2. Check whether bytecode-level accuracy matters. Test whether any framework, testing tool, or dispatch mechanism in your project reads inspect.getfullargspec() or the function's __code__ object directly. If everything in your stack uses inspect.signature(), bytecode-level accuracy is not required.
3. Evaluate callable type requirements. Determine whether your decorator needs to work with regular functions only, or also with instance methods, class methods, static methods, and classes. If it must handle all callable types transparently, wrapt is the only tool that does this without additional code.
4. Assess dependency tolerance. Decide whether your project can accept a third-party dependency. functools.wraps has zero dependencies. The decorator module is a single file with no dependencies. boltons is a larger utility library. wrapt includes a C extension.
5. Select the tool that matches your requirements. Use functools.wraps for application code with no special requirements. Use the decorator module or boltons for compiled-signature accuracy without rewriting decorators. Use wrapt for library code that must be transparent with every callable type.

Frequently Asked Questions

Does functools.wraps preserve the function signature at the bytecode level?

No. functools.wraps copies metadata attributes like __name__ and __doc__ and adds a __wrapped__ reference, but the wrapper's actual bytecode signature remains (*args, **kwargs). The correct signature is only visible because inspect.signature() follows the __wrapped__ chain. Tools that read bytecode or use inspect.getfullargspec() without following __wrapped__ will still see the generic signature.

What does the decorator module do differently from functools.wraps?

The decorator module by Michele Simionato generates a new function object that enforces the original function's exact parameter constraints at call time. Invalid arguments produce clear TypeError messages before the original function runs. Since version 5.0, it uses Python's Signature object internally rather than exec tricks, producing cleaner tracebacks. It also uses a closure-less style that eliminates one level of nesting.
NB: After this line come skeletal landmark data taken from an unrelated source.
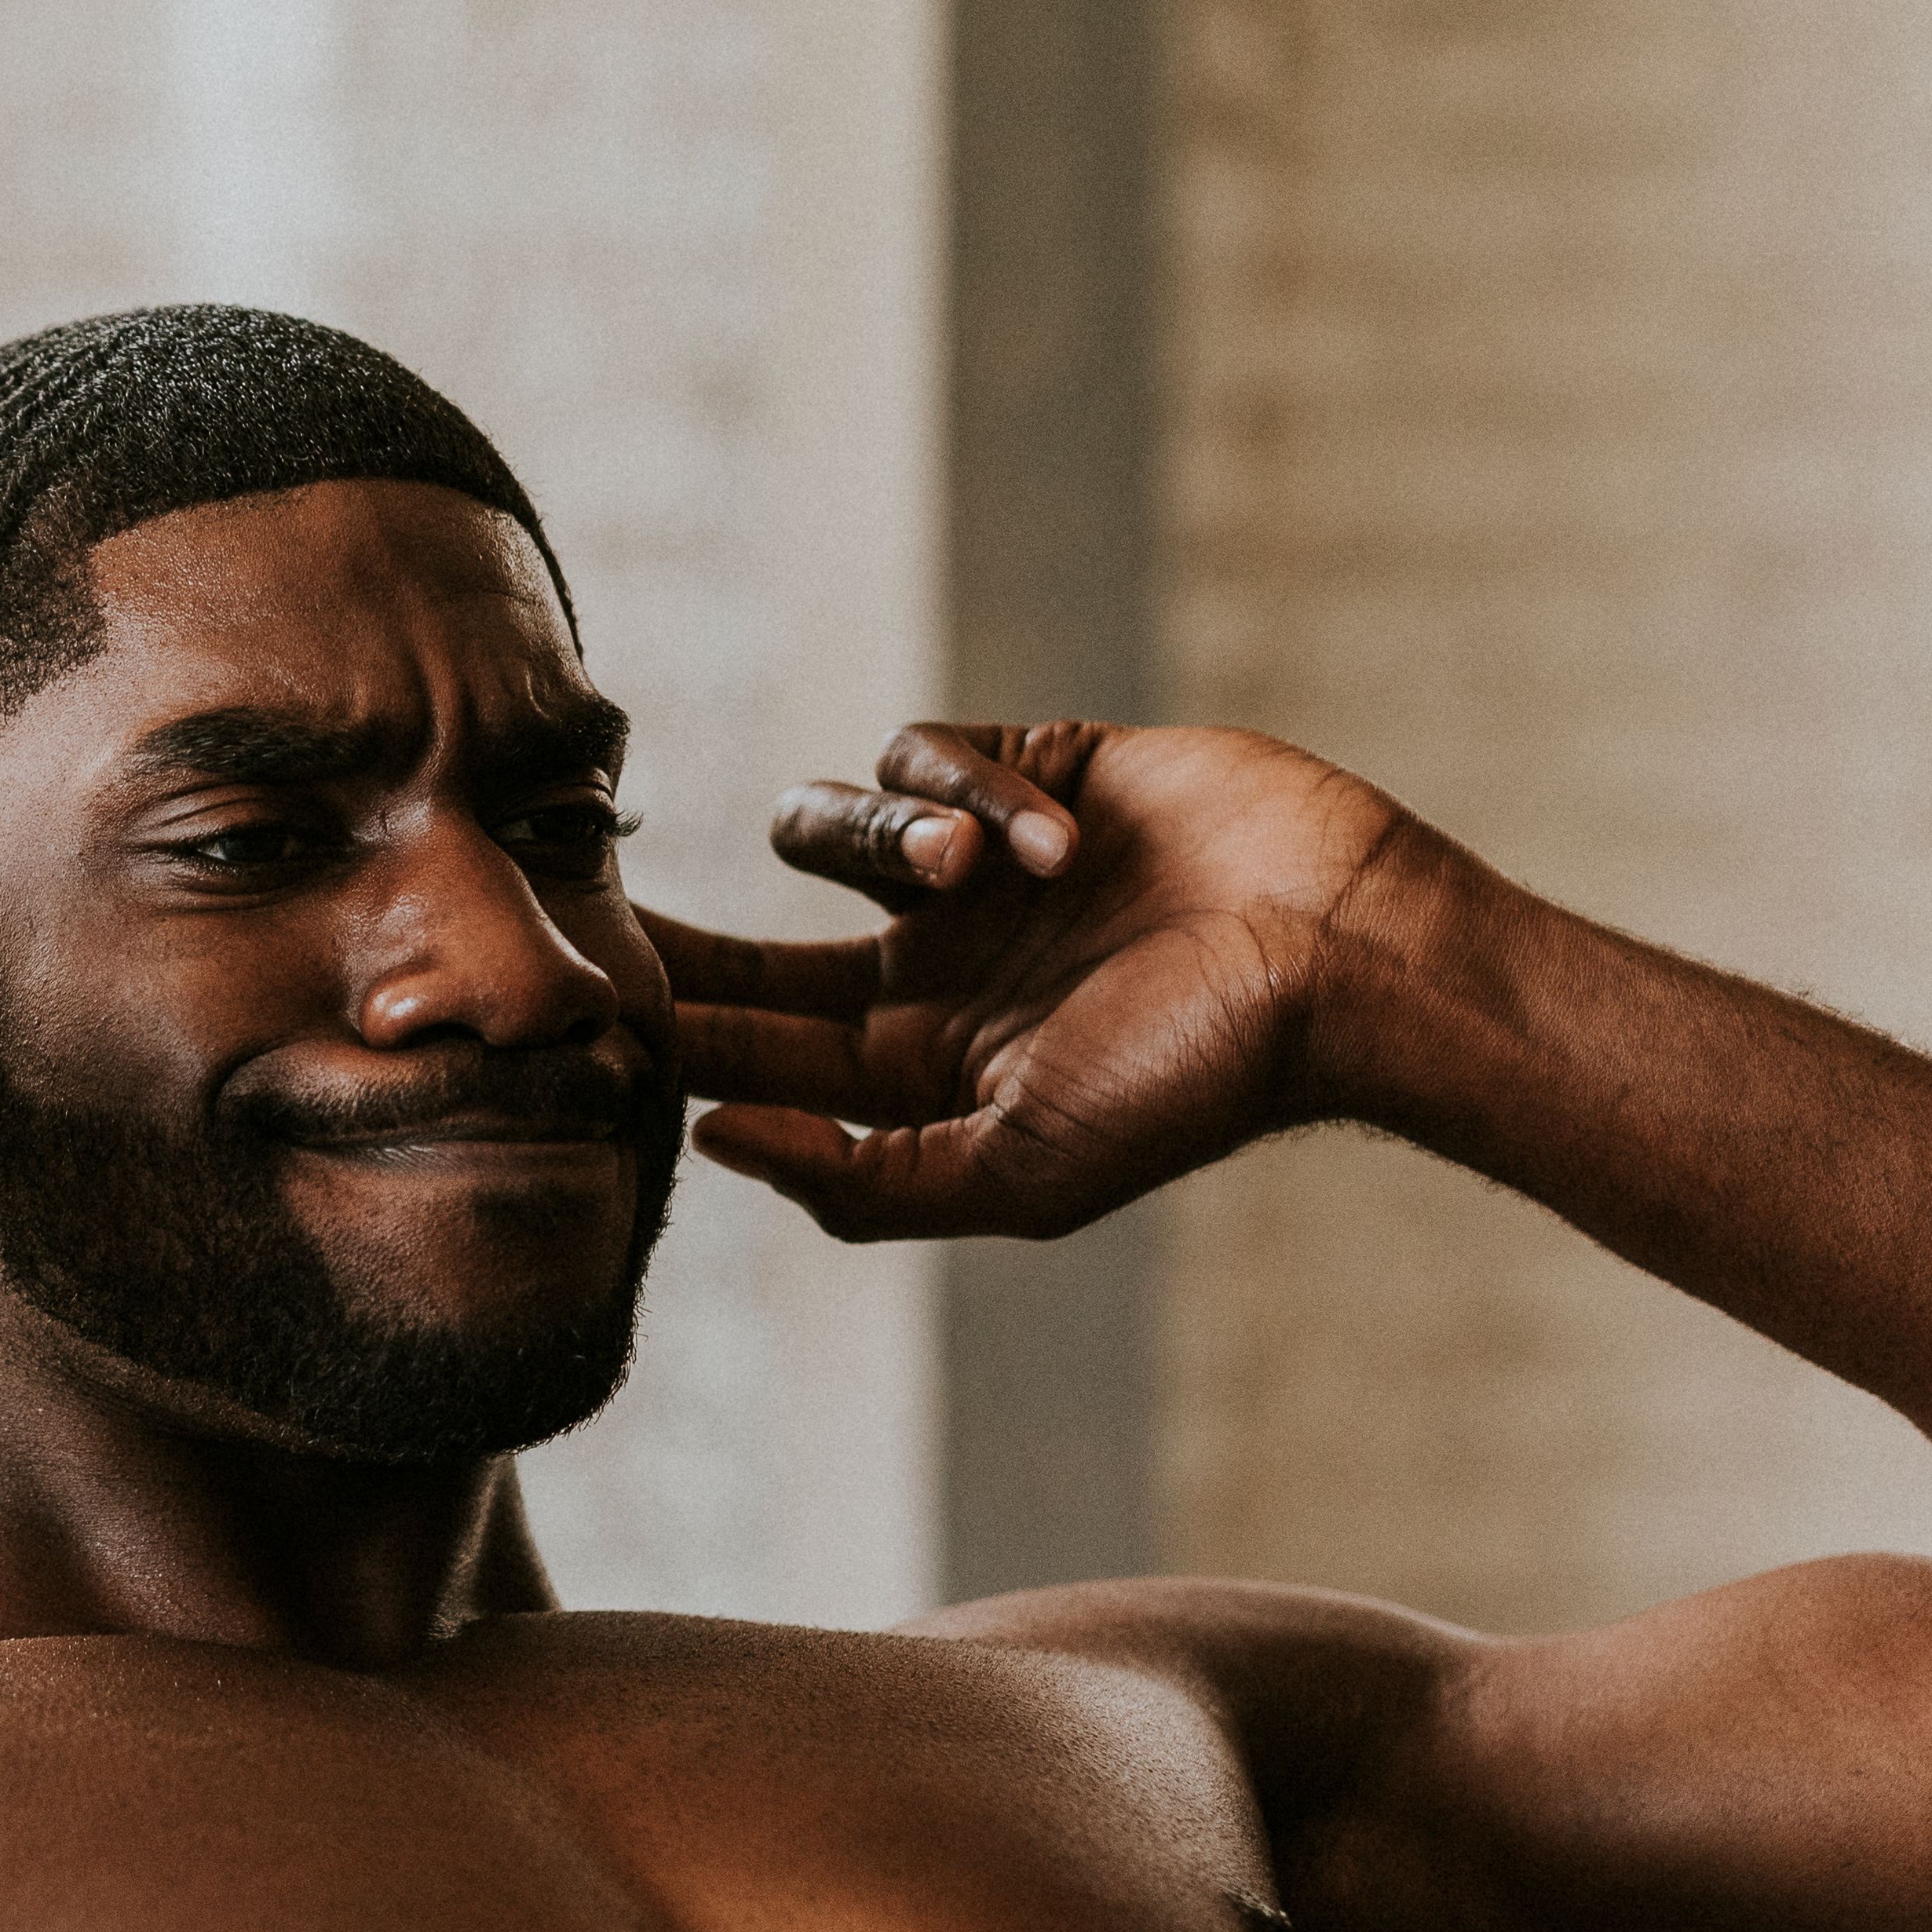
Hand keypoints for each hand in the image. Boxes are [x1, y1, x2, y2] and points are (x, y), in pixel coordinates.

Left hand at [644, 723, 1422, 1240]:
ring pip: (830, 822)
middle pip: (753, 937)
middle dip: (682, 925)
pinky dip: (976, 789)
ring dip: (882, 835)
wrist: (1343, 960)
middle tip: (595, 899)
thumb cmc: (1192, 1082)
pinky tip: (1056, 839)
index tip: (589, 1004)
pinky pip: (930, 753)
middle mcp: (931, 967)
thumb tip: (715, 1142)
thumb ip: (861, 1178)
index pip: (753, 1048)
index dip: (671, 1024)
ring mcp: (976, 868)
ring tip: (974, 870)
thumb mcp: (1015, 1172)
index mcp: (917, 1068)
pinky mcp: (1030, 769)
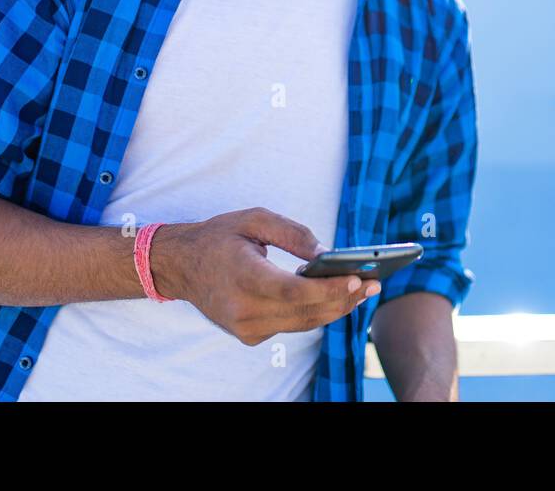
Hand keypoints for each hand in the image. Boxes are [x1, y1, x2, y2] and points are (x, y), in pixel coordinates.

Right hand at [148, 207, 379, 345]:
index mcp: (241, 276)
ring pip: (303, 323)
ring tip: (363, 291)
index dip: (326, 288)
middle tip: (374, 284)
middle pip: (304, 311)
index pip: (291, 291)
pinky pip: (291, 326)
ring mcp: (245, 328)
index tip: (356, 279)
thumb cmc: (220, 237)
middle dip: (343, 299)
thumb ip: (293, 233)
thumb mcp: (254, 219)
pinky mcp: (249, 336)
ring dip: (335, 308)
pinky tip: (335, 297)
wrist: (181, 265)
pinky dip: (315, 312)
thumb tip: (328, 254)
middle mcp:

When should I use wrapt instead of functools.wraps?

Use wrapt when your decorator needs to work transparently with functions, instance methods, class methods, static methods, and classes. wrapt creates transparent object proxies with a C extension for performance and handles the Python descriptor protocol correctly. It is the safest choice for library authors whose decorators will be applied to code they do not control.

What is the error message difference between functools.wraps and the decorator module?

With functools.wraps, passing an invalid keyword argument produces a TypeError referencing the original function's name (because the call passes through to the real function). With the decorator module, the error is caught before the original function runs because the generated wrapper has the original parameter list compiled in. The error message directly reflects the correct parameter names.

Which signature preservation tool should I use for application code?

For application code where you control both the decorators and the decorated functions, functools.wraps is sufficient. It ships with Python, has zero dependencies, adds one line of code, and works correctly with inspect.signature(), help(), and IDE tooltips. Reserve the decorator module, wrapt, or boltons for library code or situations where bytecode-level signature accuracy matters.